What is the minimum pushing force required

[nns91]

Homework Statement

So there are 2 boxes: 1 has a mass of 16kg and the other is 88kg. There is friction between 2 boxes, the surface which box 88kg is on is frictionless. Static friction coefficient is 0.38. Box 16kg is not on the surface, it's is push against the 88kg box. What is the minimum pushing force required in order for box 16kg not drop

Homework Equations

F=ma

The Attempt at a Solution

So I do F=ma in the y direction which is F_s - mg=0 to find F_s. Then I do in the x direction F-F_n= 0. From F_s I can get F_n by dividing F_s by 0.38.

Did I solve the problem right ?

 

[Nasa01]

Hi

It's in the middle of the night for me and I've got high fever but I think you made one single mistake. You should not divide F_s by 0.38 but rather multiply them.

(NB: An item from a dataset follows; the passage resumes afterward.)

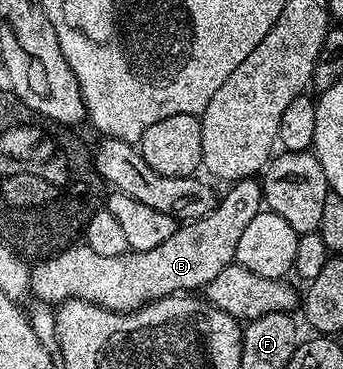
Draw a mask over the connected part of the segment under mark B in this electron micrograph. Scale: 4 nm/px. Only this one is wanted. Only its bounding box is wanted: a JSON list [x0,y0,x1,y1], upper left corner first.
[31,178,264,311]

Think of it this way. If you divide F_s by the friction coefficient and the friction coefficient --> 0 that would imply the friction force would --> infinity, and that dos not seem right...

Hope this helps!

Cheers

 

[nns91]

But F_s = F_n * coefficient of static friction right ? so F_n =F_{s[/SUB / 0.38 right ?}

 

[Nasa01]

Hi
I might be confused by your nomenclature. I think you might have mixed up F_s and F_n, though it might be me reading the problem or your solution wrong as well. Anyway, here's how I would solve the problem:

Known:
Mass m₁ = 16 kg
COF u = 0.38
acc. g = 9.82 m/s²

Find the friction force F_F

Equations
F = mg [1]
u = F_F/F_N [2]

My calculations:
Force normal to the plane, F_N, is found using [1] (F_N=m₁*g) [3]

[2] is rewritten as F_F=u*F_N [4]

Using [3] in [4] yields F_F=u*m₁*g

This gives a numerical value of roughly 60 N

Questions, comments?

Cheers!

 

[nns91]

probably I confused you guys.

The problem is not like that.

The 16 kg is on the left side of the 88kg and kinda pushed against the 88kg but in the air, 16kg box is not on the frictionless surface. We need to find the min F pushing the 16kg box against the other in order for the 16kg not drop. Get it ??

 

[Nasa01]

I see...
Now I understand the problem and your solution. And now I agree with you and your solution. Sorry for my confusion.

Just for clarification:
The friction force, F_F, is linearly dependent on the applied force,F_P (P for Push), on the 16kg-box:

F_F= u*F_P [1]

F_N=m₁₆*g [2]

To balance the box you need top satisfy F_N = F_F [3]

[1] and [2] in [3] gives: m₁₆*g = u*F_P [4]

And [4] can be rewritten as F_P = (m₁₆*g)/u

Cheers!

 

[nns91]

So I did it right ?

Peace ! It was on my test. I screwed up a lot so at least I did something right.